Review by Rhoda Feng for the Washington Post May 14, 2024 at 6:14 p.m. EDT
Any stage adapter of Ovid’s “Metamorphoses” is faced with a quandary: What particular kinds of metamorphoses should be emphasized? The transformations become increasingly plural over the course of 250-plus Greco-Roman myths, which deal not only with the etiologies of objects in the natural world but also with gods taking the forms of animals to pursue their quarry, and mortals being transfigured by the thunderbolt of desire, turned into symbols of a god’s wrath or else petrified in the amber of their most enduring aspects. And that’s a partial list.
Tales of creation and re-creation are on voluptuous display in Mary Zimmerman’s “Metamorphoses,” which opened Sunday at Folger Theatre in Washington. Directed with ludic energy by Psalmayene 24, the “choreo-drama” never settles for a single, snowed-in sense of the title, but revels in instability and reversals. It’s also a marvelous palimpsest, revisioning Zimmerman’s Tony-winning play, which opened on Broadway more than 20 years ago and is based on a translation of Ovid’s epic by David R. Slavitt.

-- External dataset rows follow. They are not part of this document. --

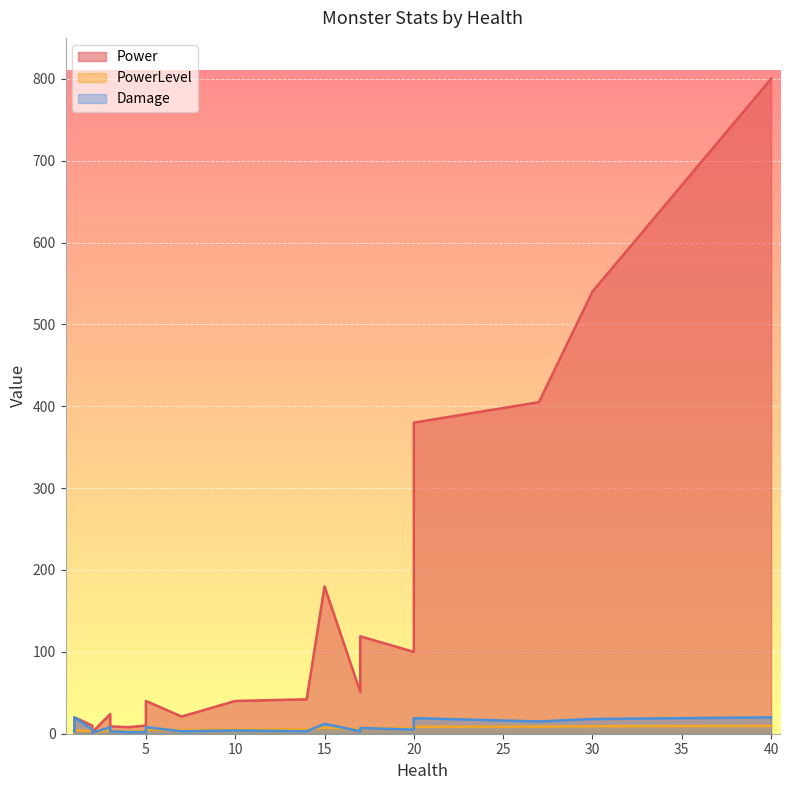

What are all the series names shown in the legend?

Power, PowerLevel, Damage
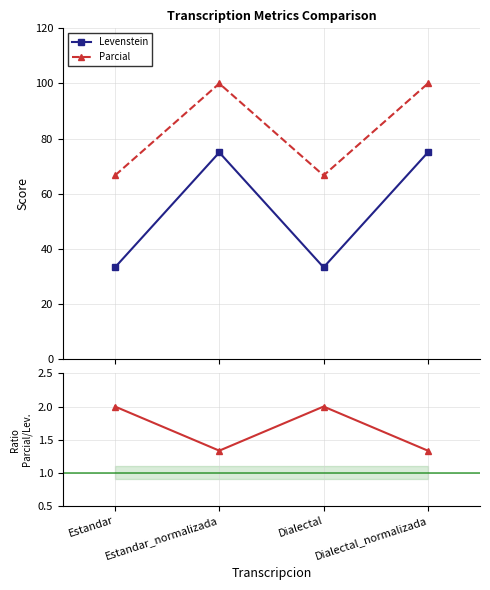

What is the value of the Parcial point at the 4th from the left?

100.0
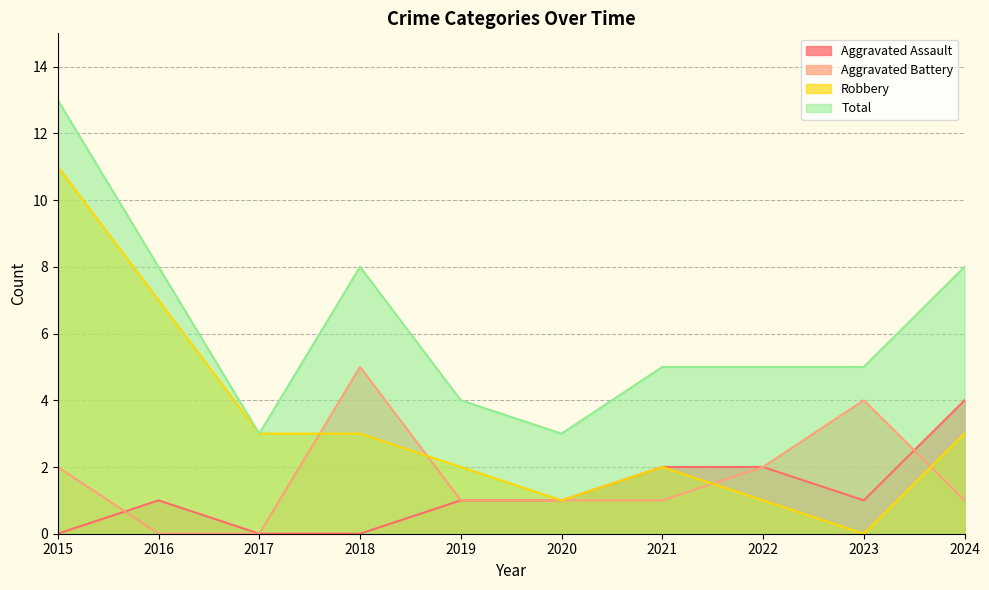

Which series has the largest range (max minus min)?

Robbery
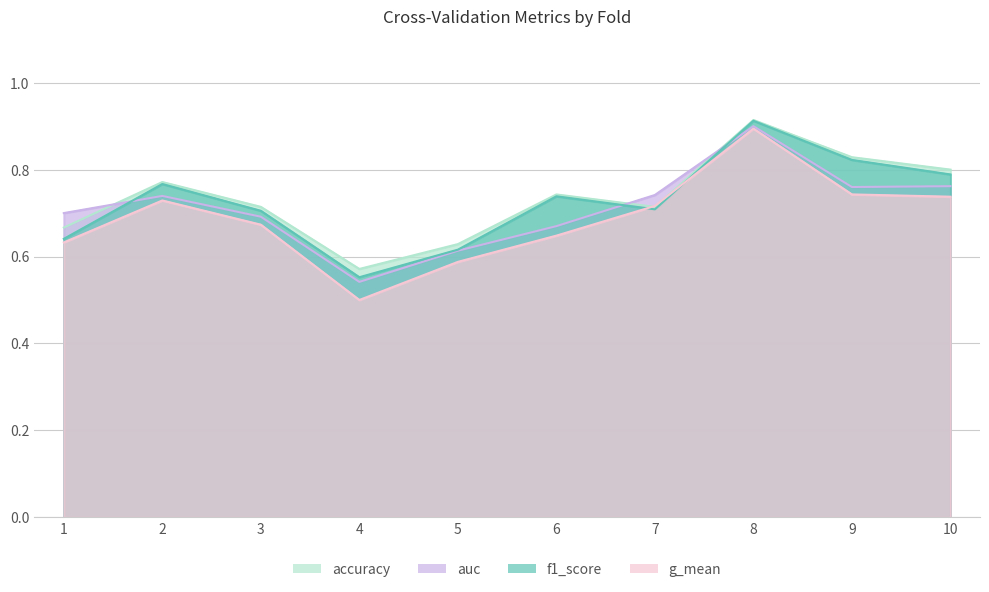

What is the difference between the second highest and minimum values in the g_mean series?

0.2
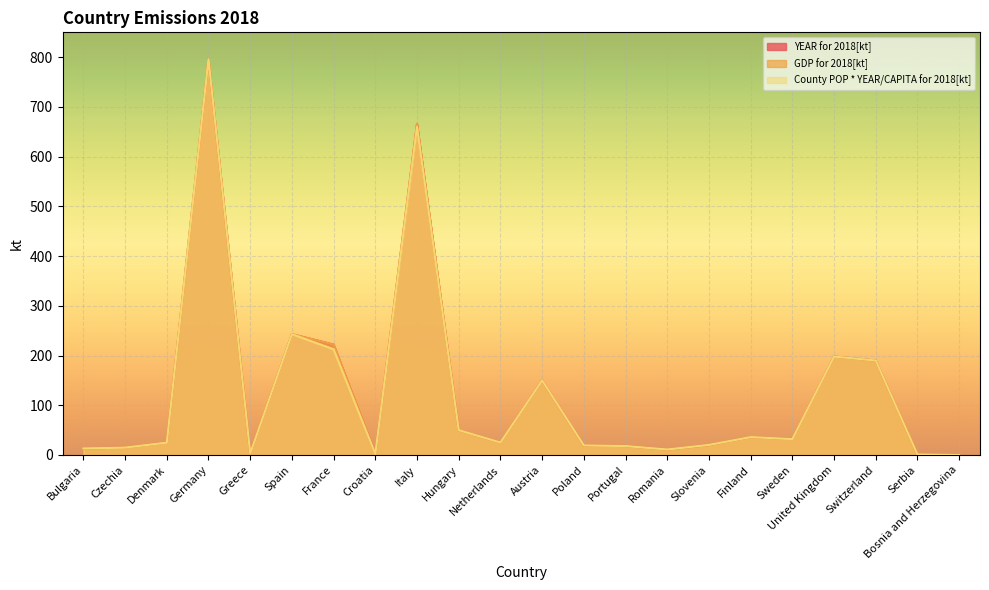

Is it true that County POP * YEAR/CAPITA for 2018[kt] equals 36.0 at Finland?

True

It opens with a striking dream ballet (or is it nightmare?), entrancingly choreographed by Tony Thomas. Figures in matching delft blue and green outfits (designed by Mika Eubanks) dance around a water nymph (Miss Kitty) who wears a horned mask with a corona of hay and a dress with the rough circumference of Saturn. They enact frieze-like tableaus that evoke the ordering of the cosmos from primordial chaos as well as something more sinister. In one, the all-Black ensemble — a first for Folger Theatre — links up arms and sways as if in a ship’s hold. In another, each bang of a drum sends a cast member to the floor, as if felled by a bullet.

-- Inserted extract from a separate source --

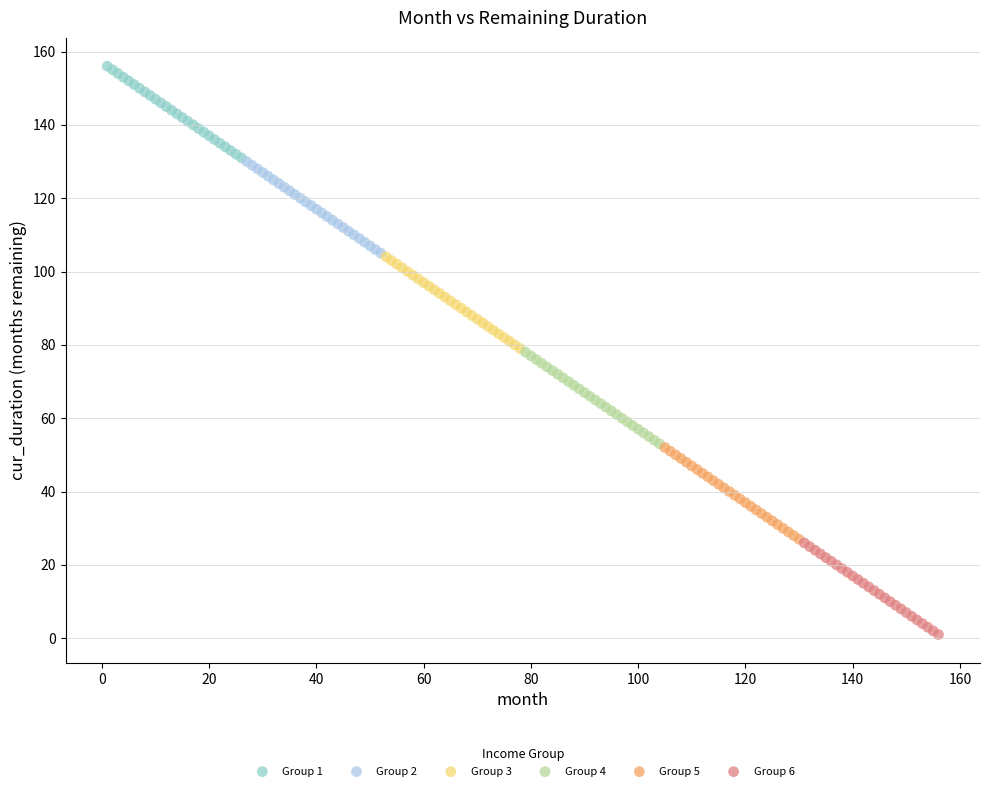

Which series reaches the minimum Y coordinate?

Group 6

Psalmayene 24 has said that his decision to cast the show with all-Black actors was precipitated by the police killing of Tyre Nichols. There’s a strong suggestion from the start that the world as we know it is underpinned by violence and the dispossession of Black people in particular. In her book “A Map to the Door of No Return: Notes to Belonging,” the Canadian poet Dionne Brand writes: “To live in the Black Diaspora is I think to live as a fiction — a creation of empires, and also self-creation.” Threaded through the impeccable tapestry of this production is the suggestion that metamorphosis is intrinsic to the experience of people living in the wake of the African diaspora.
After the opening section, a woman (Yesenia Iglesias) speaks the first words of the play: “Bodies, I have in mind, and how they can change to assume new shapes.” There’s much to admire about Zimmerman’s script, such as the way it elegantly deploys ring composition — a circular narrative rich with digressions — and the way it contemporizes and humanizes gods and demigods from 10 Ovidian myths (plus one by Rainer Maria Rilke).

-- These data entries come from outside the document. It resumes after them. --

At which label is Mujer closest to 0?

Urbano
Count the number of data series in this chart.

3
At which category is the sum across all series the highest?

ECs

Orpheus (Jon Hudson Odom), for instance, is figured as a rock star accoutered with a hype man and groupies. Phaeton (a skulking Edwin Brown) tells his therapist (DeJeanette Horne) about his issues with his estranged dad, Apollo (also Odom). The sun god, who appears, fittingly enough, in an aerie, would rather practice his pliés and strangle French words than finish a conversation with his son.
The cast, doubling up on multiple roles, is uniformly excellent, but the preternaturally versatile Odom, who has starred in such tonally different plays as “Ain’t No Mo’” and “An Octoroon,” bears the palm. He has such a large stage presence that it practically comes with its own Zip code. His most delectable role in “Metamorphoses” is as Midas, who saunters onto the stage to the theme music of “The Apprentice”; parallels between another short-tempered, major league narcissist who behaves like the perpetual star of his own reality show draw themselves.
The props and wig designers (Deb Thomas and Rueben D. Echoles, respectively) also leave no stone unturned in connecting the mythical to the mundane. Rolling bodies of water are effectively conjured by yards of cerulean fabric wending down the aisle and by William K. D’Eugenio’s riparian lighting. Eubanks’s costumes are also fabulously revealing: Iris (Renea S. Brown) wears a pink cotton-candy wig and a rainbow-hued skirt; the deity Sleep (Gerrad Alex Taylor) dons an eye mask with nacreous lashes; and Hunger (Iglesias), who prowls her way to the stage on all fours, looks like a vagrant who woke up in a haystack. The devil is indisputably in the details in this gorgeously realized production.
Metamorphoses, through June 16 at Folger Theatre in Washington. Approximately 90 minutes with no intermission. folger.edu.